Super Snow Moon Will Be ‘Biggest And Brightest Of 2019’


Super Snow Moon
The astronomers among you – or just those who are curious when it comes to rare events in our skies – may be interested to know about the ‘super snow moon’ which is on its way.



After last month’s lunar eclipse, the super snow moon will be the next phenomenon we’ll be treated to – the first thing it makes me think is that snow will be on the way.




If you take a few minutes out of your evening on February 19 to look up at the night sky, you should see a full moon – but not just any ordinary full moon.





This full moon will be the biggest and brightest of the year. If you’re wondering why, then let me fill you in. Quite simply, it’s because the moon’s orbit will be at its closest to Earth – approximately 356,800km, which equates to 221,700 miles, according to NASA. That’s like driving to Spain and back – from England – around 70 times.




It also means it’ll be the second supermoon in a row, following the ‘super blood wolf moon‘, which graced our skies January 21.





If you’re wondering where the super snow moon gets its name from, I’ll tell you.




Sometimes referred to as the ‘hunger moon’, February’s full moon gets this name because it’s this month where we often see the heaviest of snow fall, reports the Independent. Looks like I was right then!




It also comes at the end of winter, when traditionally, food was scarce.




Super moon
The moon will reach its closest point to our planet – referred to as its perigee – at around 9am in the UK. However, we should see it at its fullest in the afternoon, at around 3:53pm.




So, compared to our full moons which are at their furthest point away from Earth, this one will appear 14 per cent larger, and 30 per cent brighter. The ones furthest away are called ‘micromoons’, remember that one next time you’re taking part in a pub quiz or something. You can thank me later.

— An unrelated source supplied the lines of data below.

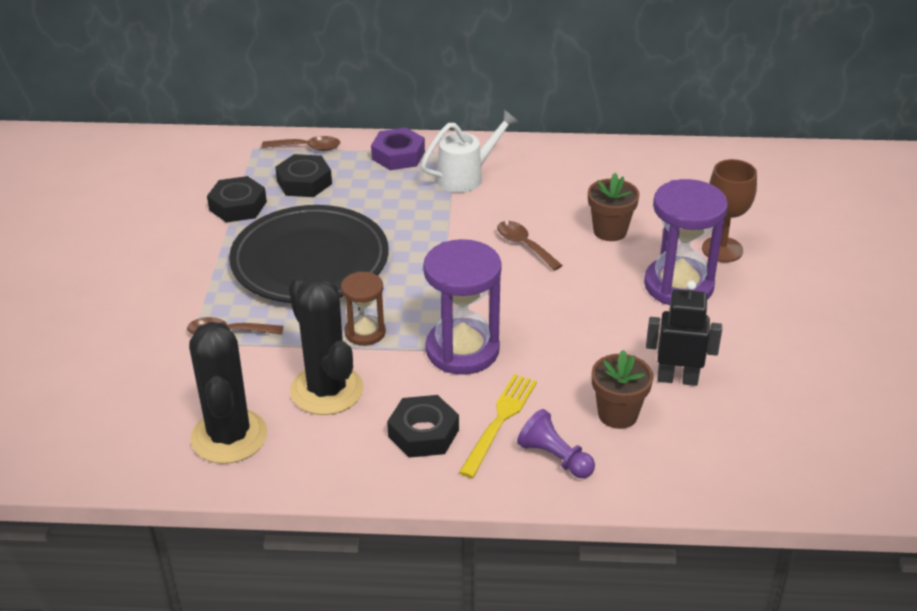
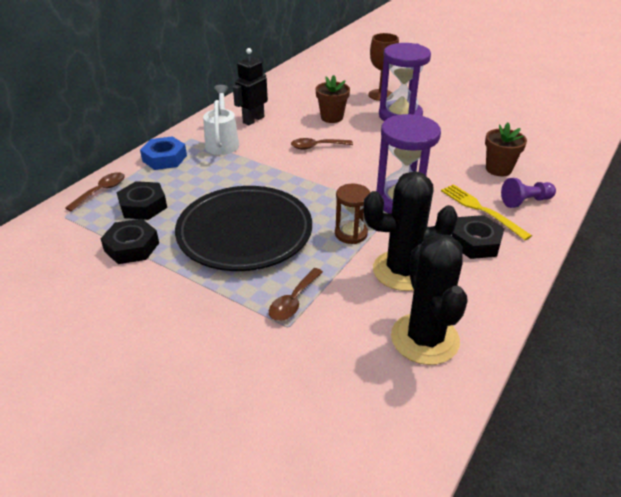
camera: 60 degrees left, 0 degrees up
black cactus [189,322,267,464] -> black cactus turned 60 degrees clockwise [391,234,468,365]
purple nut [371,127,425,170] -> blue nut [140,136,187,170]
black robot [646,280,722,386] -> black robot moved to [233,48,268,125]

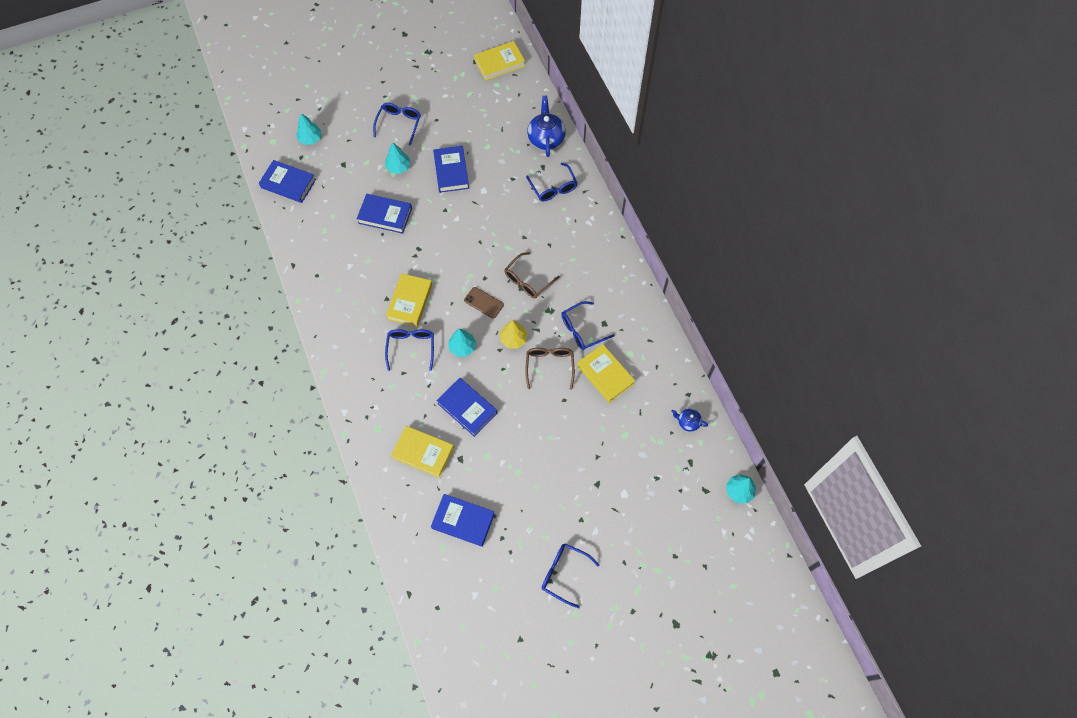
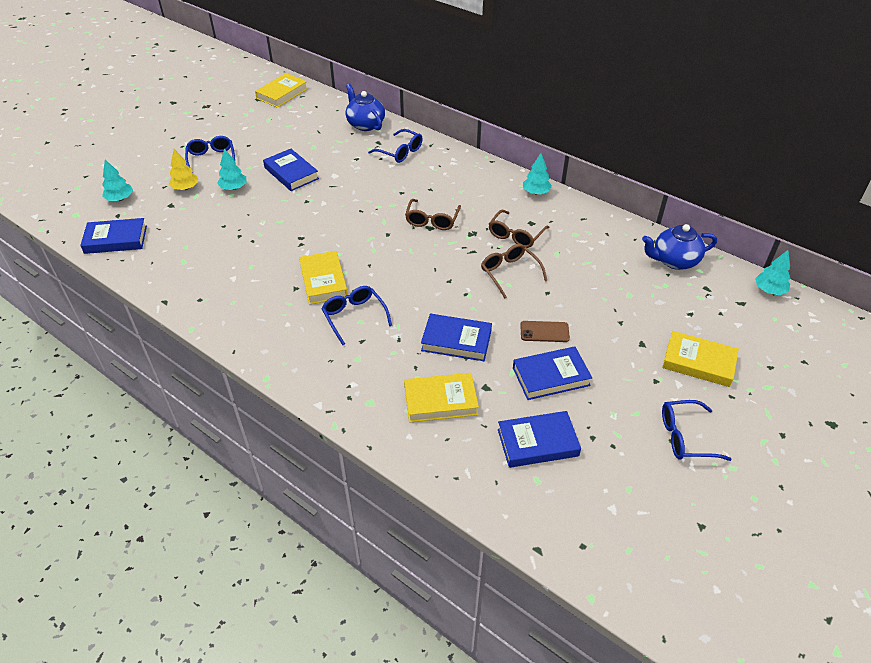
camera: 30 degrees left, 20 degrees down
blue book [357,194,412,234] -> blue book moved to [513,346,592,400]
turquoise tree [448,329,476,357] -> turquoise tree moved to [523,153,552,195]
brown phone [464,287,504,318] -> brown phone moved to [520,321,570,342]
yellow tree [500,320,528,348] -> yellow tree moved to [169,149,198,190]
blue glasses [561,301,615,350] -> brown glasses [489,210,550,248]
yellow book [577,344,635,403] -> yellow book moved to [662,331,739,387]
blue teapot [671,409,708,432] -> blue teapot [642,224,717,270], size x1.87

While we’re on the subject of moons with weird names, check this one out. The ‘Full Worm Moon’ will be the next to make an appearance, which will show its face in the UK on March 21. A way of welcoming in the season of spring.






Remember that time we had a solar eclipse and had to wear those weird little glasses, while being told not to directly look at the sun?




Yeah well this isn’t it, we’re talking about moons remember, but a partial lunar eclipse will be coming in July, with the next full lunar eclipse coming in 2021. Can’t wait for that one.




Anyway, happy sky gazing if that’s what floats your boat.